*** Supplied material Section Begins ***
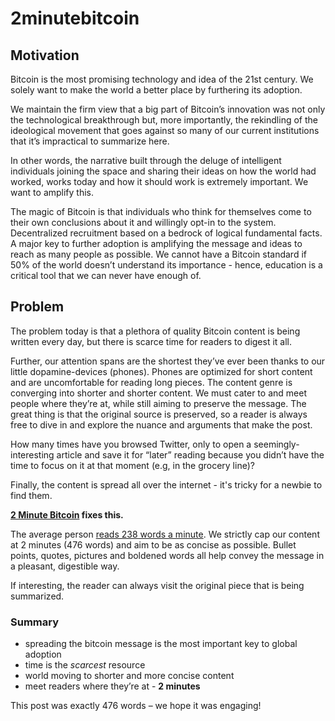 # 2minutebitcoin

## Motivation
Bitcoin is the most promising technology and idea of the 21st century. We solely want to make the world a better place by furthering its adoption.

We maintain the firm view that a big part of Bitcoin’s innovation was not only the technological breakthrough but, more importantly, the rekindling of the ideological movement that goes against so many of our current institutions that it’s impractical to summarize here.

In other words, the narrative built through the deluge of intelligent individuals joining the space and sharing their ideas on how the world had worked, works today and how it should work is extremely important. We want to amplify this.

The magic of Bitcoin is that individuals who think for themselves come to their own conclusions about it and willingly opt-in to the system. Decentralized recruitment based on a bedrock of logical fundamental facts. A major key to further adoption is amplifying the message and ideas to reach as many people as possible. We cannot have a Bitcoin standard if 50% of the world doesn’t understand its importance - hence, education is a critical tool that we can never have enough of.

## Problem
The problem today is that a plethora of quality Bitcoin content is being written every day, but there is scarce time for readers to digest it all.

Further, our attention spans are the shortest they’ve ever been thanks to our little dopamine-devices (phones). Phones are optimized for short content and are uncomfortable for reading long pieces. The content genre is converging into shorter and shorter content. We must cater to and meet people where they’re at, while still aiming to preserve the message. The great thing is that the original source is preserved, so a reader is always free to dive in and explore the nuance and arguments that make the post.

How many times have you browsed Twitter, only to open a seemingly-interesting article and save it for “later” reading because you didn’t have the time to focus on it at that moment (e.g, in the grocery line)?

Finally, the content is spread all over the internet - it's tricky for a newbie to find them.

**[2 Minute Bitcoin](https://2minutebitcoin.org/) fixes this.**

The average person [reads 238 words a minute](https://www.sciencedirect.com/science/article/abs/pii/S0749596X19300786#:~:text=Based%20on%20the%20analysis%20of,and%20260%20wpm%20for%20fiction.). We strictly cap our content at 2 minutes (476 words) and aim to be as concise as possible. Bullet points, quotes, pictures and boldened words all help convey the message in a pleasant, digestible way.

If interesting, the reader can always visit the original piece that is being summarized.

### Summary
- spreading the bitcoin message is the most important key to global adoption
- time is the _scarcest_ resource
- world moving to shorter and more concise content
- meet readers where they’re at - **2 minutes**

This post was exactly 476 words – we hope it was engaging!
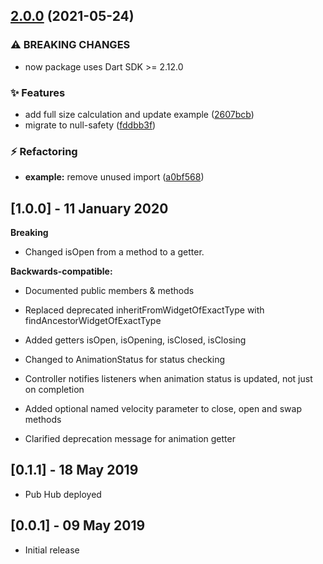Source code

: ## [2.0.0](https://github.com/rIIh/expandable-bottom-bar/compare/v1.0.2...v2.0.0) (2021-05-24)


### ⚠ BREAKING CHANGES

* now package uses Dart SDK >= 2.12.0

### :sparkles: Features

* add full size calculation and update example ([2607bcb](https://github.com/rIIh/expandable-bottom-bar/commit/2607bcba6eddf24014b9494ed3377484eaefdcd0))
* migrate to null-safety ([fddbb3f](https://github.com/rIIh/expandable-bottom-bar/commit/fddbb3f5a470f19e79eb4dba7238a42031490a0b))


### :zap: Refactoring

* **example:** remove unused import ([a0bf568](https://github.com/rIIh/expandable-bottom-bar/commit/a0bf56896a18ad0d018d605c44ceffb2ee894f5f))

## [1.0.0] - 11 January 2020

**Breaking**

* Changed isOpen from a method to a getter.

**Backwards-compatible:**

* Documented public members & methods

* Replaced deprecated inheritFromWidgetOfExactType with findAncestorWidgetOfExactType

* Added getters isOpen, isOpening, isClosed, isClosing

* Changed to AnimationStatus for status checking

* Controller notifies listeners when animation status is updated, not just on completion

* Added optional named velocity parameter to close, open and swap methods

* Clarified deprecation message for animation getter

## [0.1.1] - 18 May 2019

* Pub Hub deployed

## [0.0.1] - 09 May 2019

* Initial release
*** Supplied material Section Ends ***
Task details ▸
Copy the whole listing above line for line, leaving out the pictures.

Written reply ▸
 # 2minutebitcoin

## Motivation
Bitcoin is the most promising technology and idea of the 21st century. We solely want to make the world a better place by furthering its adoption.

We maintain the firm view that a big part of Bitcoin’s innovation was not only the technological breakthrough but, more importantly, the rekindling of the ideological movement that goes against so many of our current institutions that it’s impractical to summarize here.

In other words, the narrative built through the deluge of intelligent individuals joining the space and sharing their ideas on how the world had worked, works today and how it should work is extremely important. We want to amplify this.

The magic of Bitcoin is that individuals who think for themselves come to their own conclusions about it and willingly opt-in to the system. Decentralized recruitment based on a bedrock of logical fundamental facts. A major key to further adoption is amplifying the message and ideas to reach as many people as possible. We cannot have a Bitcoin standard if 50% of the world doesn’t understand its importance - hence, education is a critical tool that we can never have enough of.

## Problem
The problem today is that a plethora of quality Bitcoin content is being written every day, but there is scarce time for readers to digest it all.

Further, our attention spans are the shortest they’ve ever been thanks to our little dopamine-devices (phones). Phones are optimized for short content and are uncomfortable for reading long pieces. The content genre is converging into shorter and shorter content. We must cater to and meet people where they’re at, while still aiming to preserve the message. The great thing is that the original source is preserved, so a reader is always free to dive in and explore the nuance and arguments that make the post.

How many times have you browsed Twitter, only to open a seemingly-interesting article and save it for “later” reading because you didn’t have the time to focus on it at that moment (e.g, in the grocery line)?

Finally, the content is spread all over the internet - it's tricky for a newbie to find them.

**[2 Minute Bitcoin](https://2minutebitcoin.org/) fixes this.**

The average person [reads 238 words a minute](https://www.sciencedirect.com/science/article/abs/pii/S0749596X19300786#:~:text=Based%20on%20the%20analysis%20of,and%20260%20wpm%20for%20fiction.). We strictly cap our content at 2 minutes (476 words) and aim to be as concise as possible. Bullet points, quotes, pictures and boldened words all help convey the message in a pleasant, digestible way.

If interesting, the reader can always visit the original piece that is being summarized.

### Summary
- spreading the bitcoin message is the most important key to global adoption
- time is the _scarcest_ resource
- world moving to shorter and more concise content
- meet readers where they’re at - **2 minutes**

This post was exactly 476 words – we hope it was engaging!
Source code

: ## [2.0.0](https://github.com/rIIh/expandable-bottom-bar/compare/v1.0.2...v2.0.0) (2021-05-24)


### ⚠ BREAKING CHANGES

* now package uses Dart SDK >= 2.12.0

### :sparkles: Features

* add full size calculation and update example ([2607bcb](https://github.com/rIIh/expandable-bottom-bar/commit/2607bcba6eddf24014b9494ed3377484eaefdcd0))
* migrate to null-safety ([fddbb3f](https://github.com/rIIh/expandable-bottom-bar/commit/fddbb3f5a470f19e79eb4dba7238a42031490a0b))


### :zap: Refactoring

* **example:** remove unused import ([a0bf568](https://github.com/rIIh/expandable-bottom-bar/commit/a0bf56896a18ad0d018d605c44ceffb2ee894f5f))

## [1.0.0] - 11 January 2020

**Breaking**

* Changed isOpen from a method to a getter.

**Backwards-compatible:**

* Documented public members & methods

* Replaced deprecated inheritFromWidgetOfExactType with findAncestorWidgetOfExactType

* Added getters isOpen, isOpening, isClosed, isClosing

* Changed to AnimationStatus for status checking

* Controller notifies listeners when animation status is updated, not just on completion

* Added optional named velocity parameter to close, open and swap methods

* Clarified deprecation message for animation getter

## [0.1.1] - 18 May 2019

* Pub Hub deployed

## [0.0.1] - 09 May 2019

* Initial release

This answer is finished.